[Records from a dataset]
Content starts

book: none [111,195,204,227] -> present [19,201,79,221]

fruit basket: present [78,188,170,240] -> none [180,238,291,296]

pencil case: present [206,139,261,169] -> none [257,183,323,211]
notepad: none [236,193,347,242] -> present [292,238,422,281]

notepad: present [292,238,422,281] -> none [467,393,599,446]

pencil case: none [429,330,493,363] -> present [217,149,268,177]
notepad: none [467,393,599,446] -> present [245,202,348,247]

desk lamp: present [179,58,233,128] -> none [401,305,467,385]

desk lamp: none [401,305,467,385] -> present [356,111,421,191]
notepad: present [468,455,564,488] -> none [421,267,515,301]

Content ends

**WORK REQUIRED:** Would you repeat, exactly and with nothing added, every line from the line containing "notepad: none [467,393,599,446]" through the last line of the records above?

**ANSWER FOR THE TASK:**
notepad: none [467,393,599,446] -> present [245,202,348,247]

desk lamp: present [179,58,233,128] -> none [401,305,467,385]

desk lamp: none [401,305,467,385] -> present [356,111,421,191]
notepad: present [468,455,564,488] -> none [421,267,515,301]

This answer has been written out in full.